The only sound I could hear was the sound of my pulse throbbing at my temples. “For God’s sake, what do you want?” There was another scurrying movement, this time toward me. And then he spoke:

“I ain’t goin’.”

“Birge’ll be here any minute.”

“I ain’t leavin’.”

“Birge’ll be here any minute.”

“I ain’t leavin’.”

“The boy out there is dead. You killed him. Do you understand that?”

“I ain’t leavin’ here.”

“These people here—if they get their hands on you—”

“Never leavin’—”

“Richard. Believe me. I’m not trying to get rid of you. But it will be very bad if you stay.”

“Never, never leavin’.”

He went on like that. Not sentences. Mindless, detached little mutterings. Things I couldn’t hear and didn’t want to. Past all reason.

But of course I’d known it all along—just how he’d react. I knew he couldn’t get himself to go. He’d wandered and searched for nineteen years just to find us; now that he had, he wasn’t going to let a little matter such as the safety of his own neck endanger anything he’d won over the past few months.

I’ stood there a while longer wringing my hands and gaping at the hole. Then I turned and walked slowly up the stairs.

When I got back up, it was close to 2 A.M. Birge was already out in the driveway with several other men. He’d got there only moments before. There were two cars parked out in front of the kitchen—one a patrol car and the other, Birge’s station wagon with a tower light swiveling round and round on the roof, thrusting a blood red shaft of light far out into the night.

From where I stood on the back porch I could see Birge crouching over the body on the ground. He had pulled back the tarpaulin and was groping for a pulse. Several times he prodded the body with his finger. It was the same sort of motion you see women use to select meat in a supermarket. After a while he pressed his thumbs on the lids of those ghastly upturned eyes. Then dragged the tarpaulin back over the body.

He looked up and saw me walking toward him. “Bobbie Winton,” he said when I reached him. “Nice boy.”

“Delightful,” I replied. “He tried to burn my house down tonight.” Young Winton’s arsonist tendencies didn’t appear to faze Birge. Still crouched over the tarpaulin, he looked up at me. “You got yourself some trouble here.” It angered me, the way he said it. Smug and satisfied it was, as if he were saying, “Now I gotcha.”

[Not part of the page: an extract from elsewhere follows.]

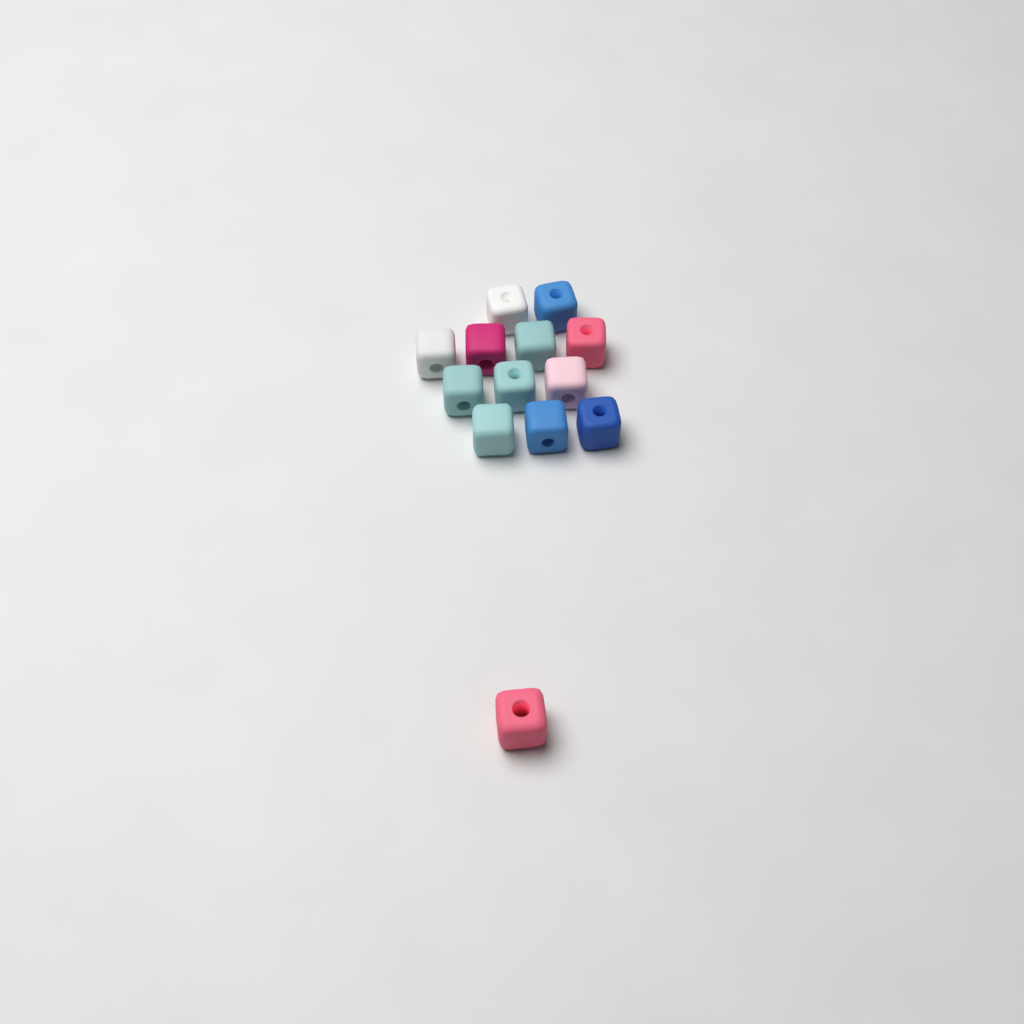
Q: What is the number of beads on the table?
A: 13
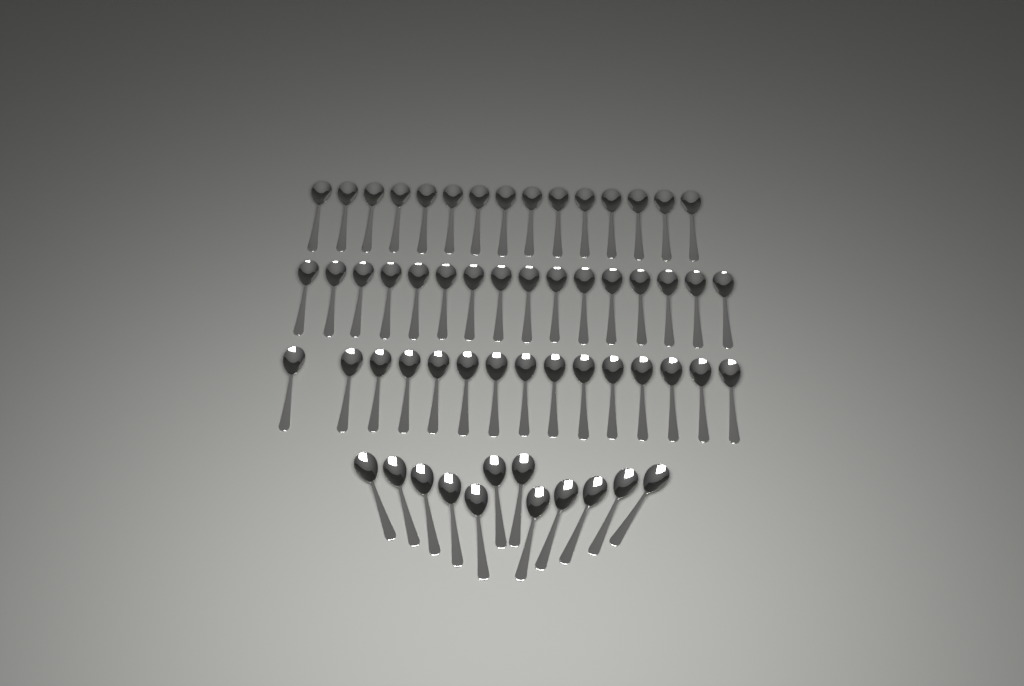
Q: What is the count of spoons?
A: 58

“You got yourself a pack of trouble now,” he went on. “You’ve got some trouble, too,” I shot right back. “If you’d sent someone out here when I called—”

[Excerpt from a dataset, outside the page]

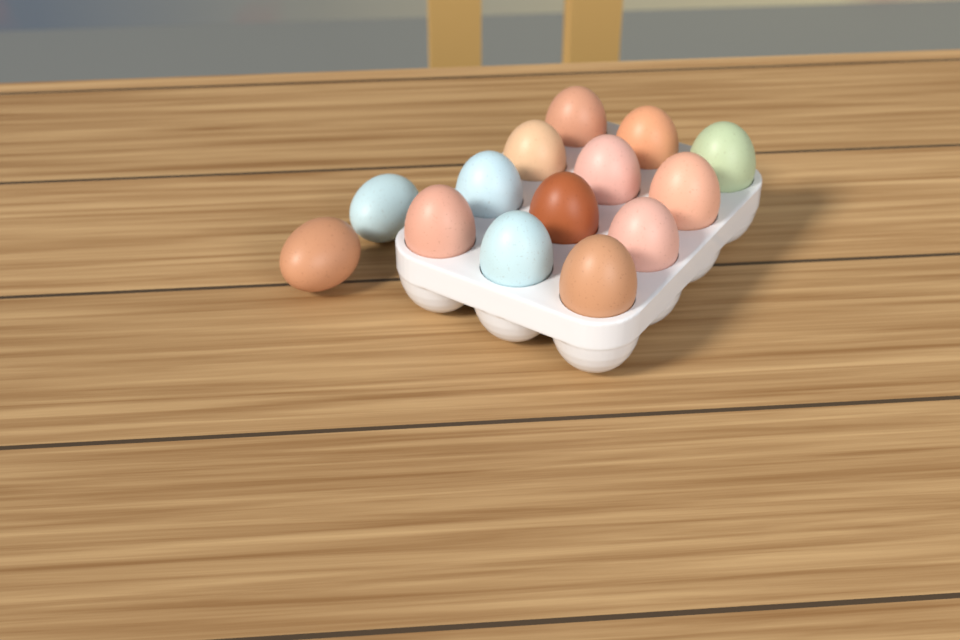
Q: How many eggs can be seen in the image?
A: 14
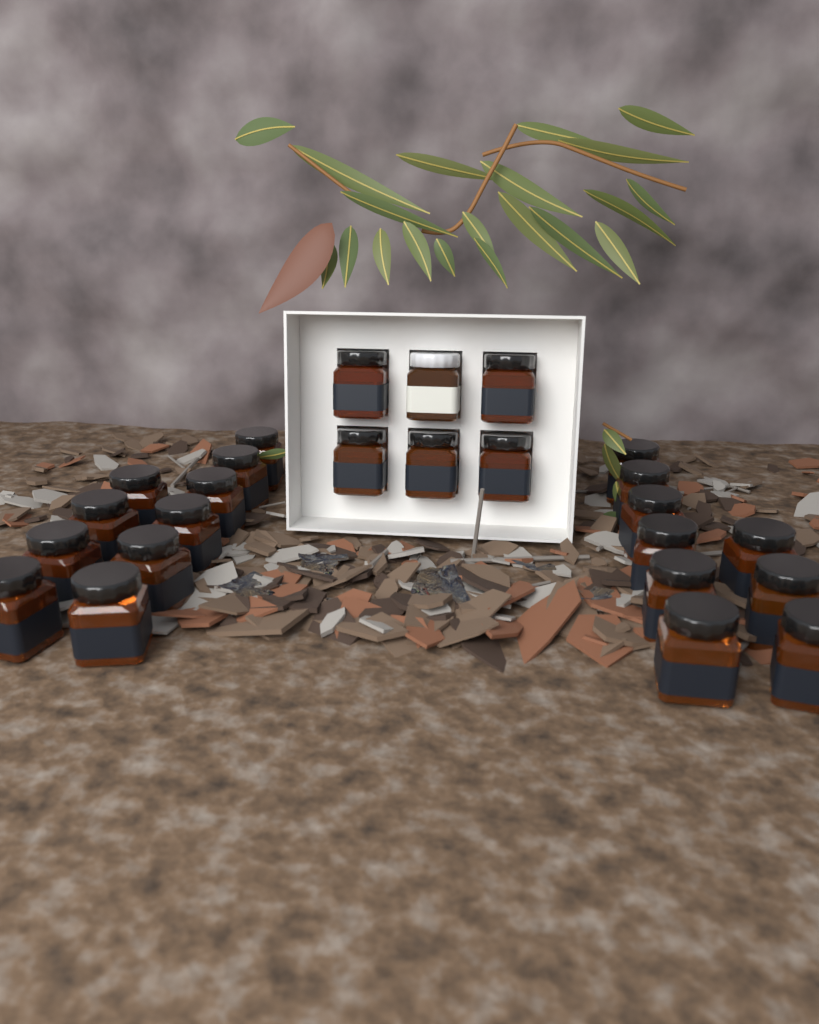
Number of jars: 25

“I did send someone out. They looked around. Found nothin’. And come right back.”

He said all that with a straight face and a voice full of touching sincerity.

“Ain’t that so, Brody?” He turned and spoke to one of the men hovering just behind him. “Mister Graves here looks a little dubious, Brody. Tell him what you seen.”

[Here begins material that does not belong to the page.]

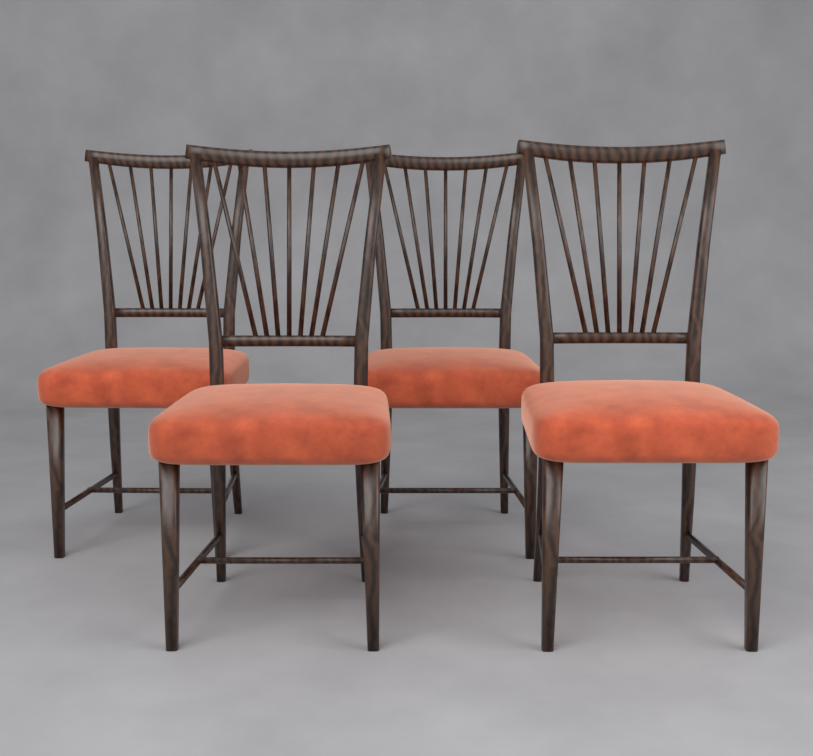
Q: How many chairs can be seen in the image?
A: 4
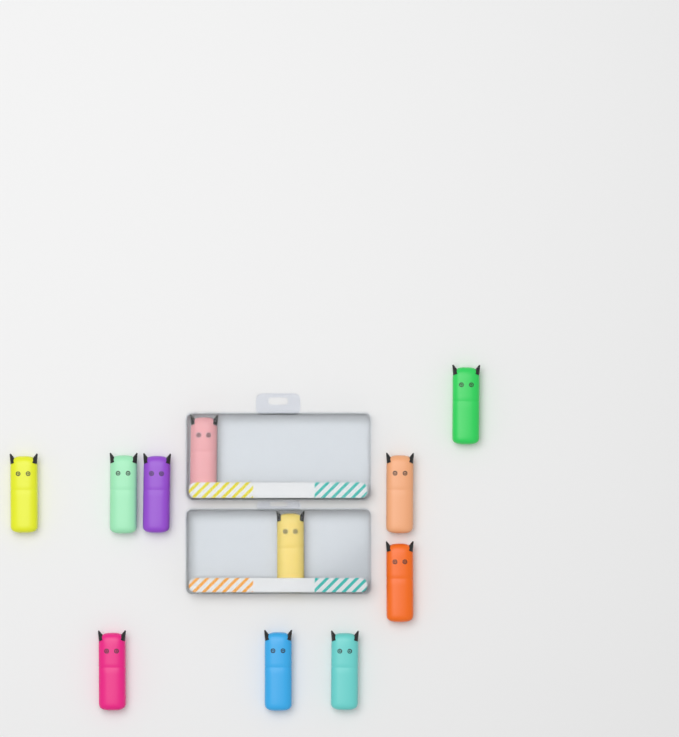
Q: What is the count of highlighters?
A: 11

A great hulking creature with a beer belly and the smell of stable leather all about him shuffled out of the shadows. He wore one of those wide-brimmed trooper hats, and when he spoke the red beam from Birge’s tower light kept swinging across his bloated purplish features.

“That’s right,” he said in a voice almost comically high for a man his size. “Jes’ like the sheriff says—I come out here ’bout eleven-thirty or so and looked around. I seen nothin!”

“That’s a lie!” I fumed. “That’s a damn lie! If you were anywhere near here at eleven-thirty, you would’ve seen this driveway choked with cars and those boys swarming all over the place.”

“I come right in here,” he went right on as if I hadn’t said a word. It was as if he’d memorized it all by rote and was afraid to stop for a second for fear he’d forget his lines. “I walked round the barn and the back of the house and all round the grounds. I seen nothin’.”